Птичку паук в своём гамаке покачает, ей понравится. А я пока в домике побуду, так уединения хочется.
– Ну-ну. Знаю-знаю, как ты однажды Иванушку чуть не провела.
На лопату уговаривала сесть, а сама лопату в печь сунуть хотела. Признавайся, какое коварство на этот раз замыслила, не кукушку ли извести?
– Что вспоминать дела давно минувших дней, в прошлом всё это. За мной уже целую вечность таких дел не числится. Я весь год в бумажном коконе провела, теперь вот в тесной ступе маюсь, да так, что косточки ноють. Старость – не радость. Полежать бы мне немного, вот и вся моя затея.
– Ой, хитришь ты, старая, – засомневалась Русалка.
– А ты старость не уважаешь, – обиделась Яга.
– Ну ладно, ладно. Момент выберу, поговорю с рыбкой.
***
Мотнула золотая рыбка хвостиком и подарила Бабе-Яге свободу. Оттолкнулась Яга от ветки, завертела метлой и направила ступу к домику с часами.
Вдруг дверца домика распахнулась, из неё вылетела птичка и произнесла своё «ку-ку». В это же мгновение лопнула пружина, и кукушка упала в гамак, сплетённый пауком под часами.
– Попалась! – удерживая птичку в паутине, обрадовался паук.
Дверца домика осталась открытой, и ступа с Бабою-Ягой влетела в него. Внутри оказалось пусто.
– Вот тебе на, а где же мебель? – осматривая помещение, удивилась Яга. – Как же здесь жить без обстановки? Ни тебе классики, ни тебе хайтэка. И даже печки нет. Настоящий дом Бабы-Яги не может быть без печки. Где зелье-то варить?
Баба-Яга выбралась из ступы и хотела было закрыть за собой дверь, но, кинув взгляд на ёлку, увидела вдруг, что на ветке висит печь, а на ней Емеля лежит. Решила Яга отправиться на переговоры с хозяином печи. Подлетела к Емеле и спрашивает тихим голосом:
– Не устал ли ты, яхонтовый, на печи валяться?
– Устают от работы, серость, – ухмыльнулся Емеля. – Кто ж устаёт от отдыха?
– Не сметь оскорблять старую женщину! У серости, знаешь,
сколь оттенков имеется? – взвизгнула Яга.
– А зачем мне знать? Серость – она и есть серость, – заявил
Емеля и перевернулся на другой бок.
Поняла Костяная нога, что не сговориться ей с лежебокой, что не расстанется он со своей печью ни за какие коврижки, даже и заикаться не стоит.

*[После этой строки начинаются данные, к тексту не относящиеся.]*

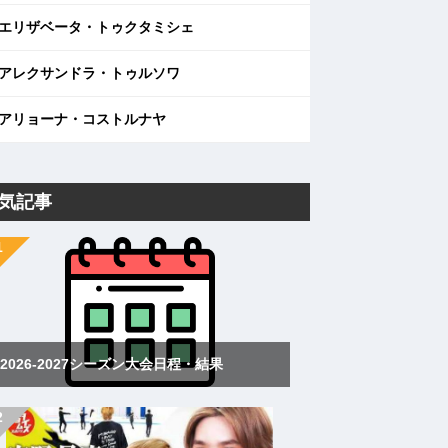
エリザベータ・トゥクタミシェ
アレクサンドラ・トゥルソワ
アリョーナ・コストルナヤ
気記事
2026-2027シーズン大会日程・結果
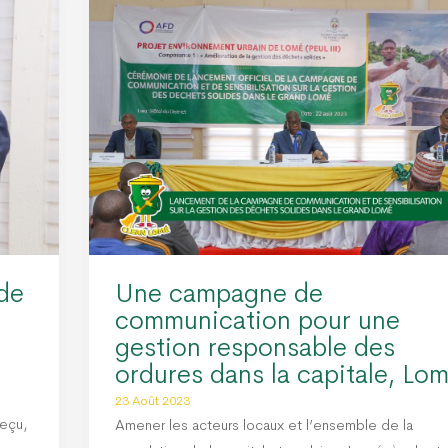
 de
Une campagne de
l
communication pour une
gestion responsable des
ordures dans la capitale, Lo
23 Août 2023
reçu,
Amener les acteurs locaux et l’ensemble de la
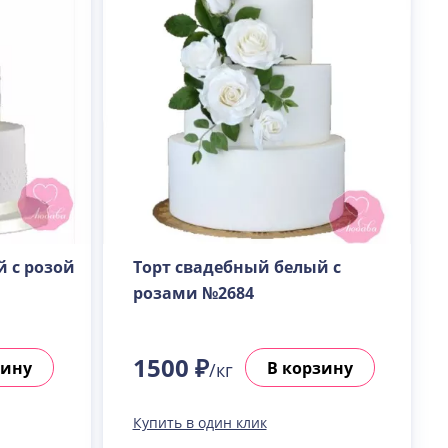
 с розой
Торт свадебный белый с
розами №2684
1500 ₽
зину
В корзину
/кг
Купить в один клик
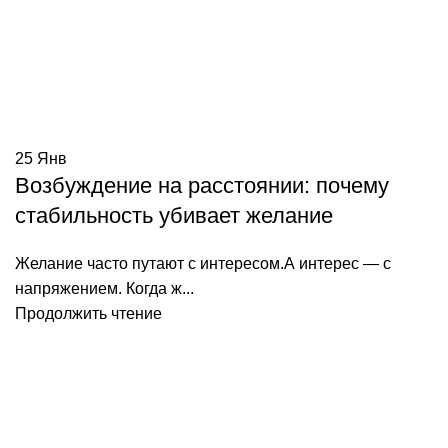
25
Янв
Возбуждение на расстоянии: почему
стабильность убивает желание
Желание часто путают с интересом.А интерес — с
напряжением. Когда ж...
Продолжить чтение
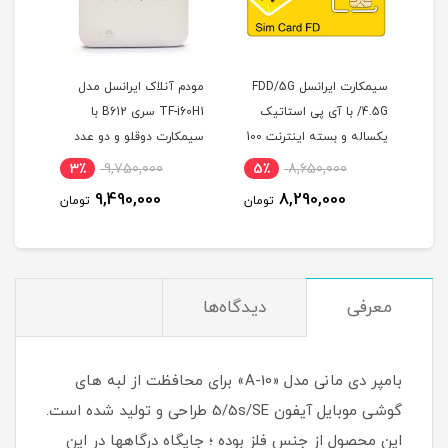
سیمکارت ایرانسل FDD/5G
مودم آنلاک ایرانسل مدل
مودم 4G LTE / TD-LTE
پی استاتیک
TF-i60H1 سری B612 با
هوآوی مدل B612 همراه با 2
یکساله و بسته اینترنت 100
سیمکارت دوقلو و دو عدد
عدد آنتن خارجی 19 دسی‌بل
مخصوص
آنتن اکسترنال 19 دسی بل و
12٪
22,500,000
3٪
9,750,000
5٪
8,
300 گیگ اینترنت یکساله
19,990,000
9,490,000
8,2
تومان
تومان
تومان
معرفی
دیدگاه‌ها
بامپر دی مانی مدل «A-10» برای محافظت از لبه های
گوشی موبایل آیفون 5/5s/SE طراحی و تولید شده است.
این محصول از جنس فلز بوده ؛ جایگاه درگاهها در این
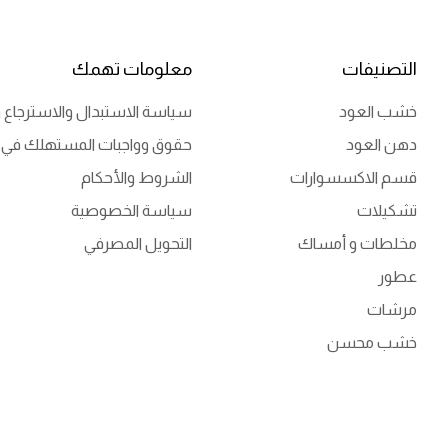
التصنيفات
معلومات تهمك
خشب العود
سياسة الاستبدال والاسترجاع و
دهن العود
حقوق وواجبات المستهلك في 
قسم الاكسسوارات
الشروط والأحكام
تشكيلات
سياسة الخصوصية
مخلطات و أمساك
التحويل المصرفي
عطور
مرشات
خشب محسن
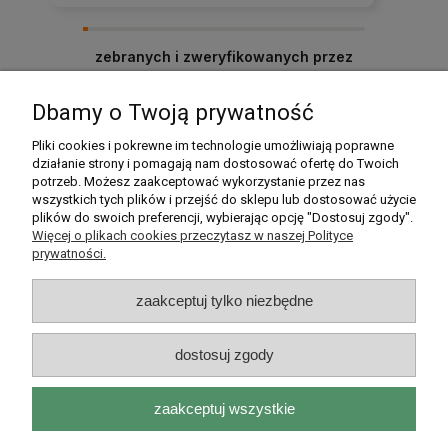
Polecam ten sklep, produkt zgodny z
opisem, solidnie zapakowany i dostarczony
na czas. Zakupy w tym sklepie to czysta
zebranych i zweryfikowanych przez
przyjemność.
Dbamy o Twoją prywatność
Pomoc
Pliki cookies i pokrewne im technologie umożliwiają poprawne
działanie strony i pomagają nam dostosować ofertę do Twoich
potrzeb. Możesz zaakceptować wykorzystanie przez nas
Moje konto
wszystkich tych plików i przejść do sklepu lub dostosować użycie
plików do swoich preferencji, wybierając opcję "Dostosuj zgody".
Płatności i dostawa
Więcej o plikach cookies przeczytasz w naszej Polityce
prywatności.
Informacje
zaakceptuj tylko niezbędne
O nas
dostosuj zgody
zaakceptuj wszystkie
Rarytasy Dolnośląskie | ul. Olszewskiego 99, 51-638 Wrocław |
kontakt@rarytasydolnoslaskie.pl
|
537 71 71 71
| NIP: 8982036706 |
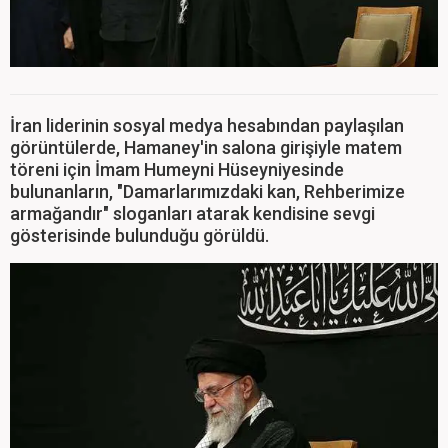
İran liderinin sosyal medya hesabından paylaşılan
görüntülerde, Hamaney'in salona girişiyle matem
töreni için İmam Humeyni Hüseyniyesinde
bulunanların, "Damarlarımızdaki kan, Rehberimize
armağandır" sloganları atarak kendisine sevgi
gösterisinde bulunduğu görüldü.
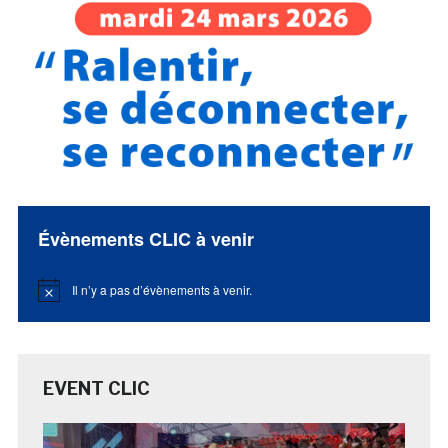
Évènements CLIC à venir
Il n’y a pas d’évènements à venir.
Notice
EVENT CLIC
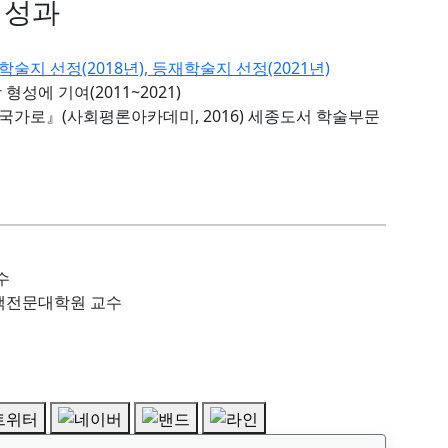
 성과
 선정(2018년), 등재학술지 선정(2021년)
성에 기여(2011~2021)
가로』(사회평론아카데미, 2016) 세종도서 학술부문
수
책전문대학원 교수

– Да что с тобой говорить, мужик-лапотник, – проворчала Баба-Яга и полетела дальше, но затею свою не оставила, решила хитростью взять.
***
Пролетая над комодом, она увидела на нём круглый столик, а за ним задумчивого кудрявого юношу с пером в руке.
«Такой бы столик да в мой домик!» – размечталась новосёлка и
решила сразу перейти к делу.
– Любезный, а не уступите ли мне стол? – обратилась она к юноше.
Но он, не обращая внимания на суетящуюся вокруг него старуху, макнул перо в чернильницу и быстро стал что-то писать. Баба-Яга сфокусировала зрение на закорючках, выведенных юношей и, заикаясь, спросила:
– Я, конечно, извиняюсь, если что… Но не объясните ли
старой женщине, чем занимаетесь, голубчик?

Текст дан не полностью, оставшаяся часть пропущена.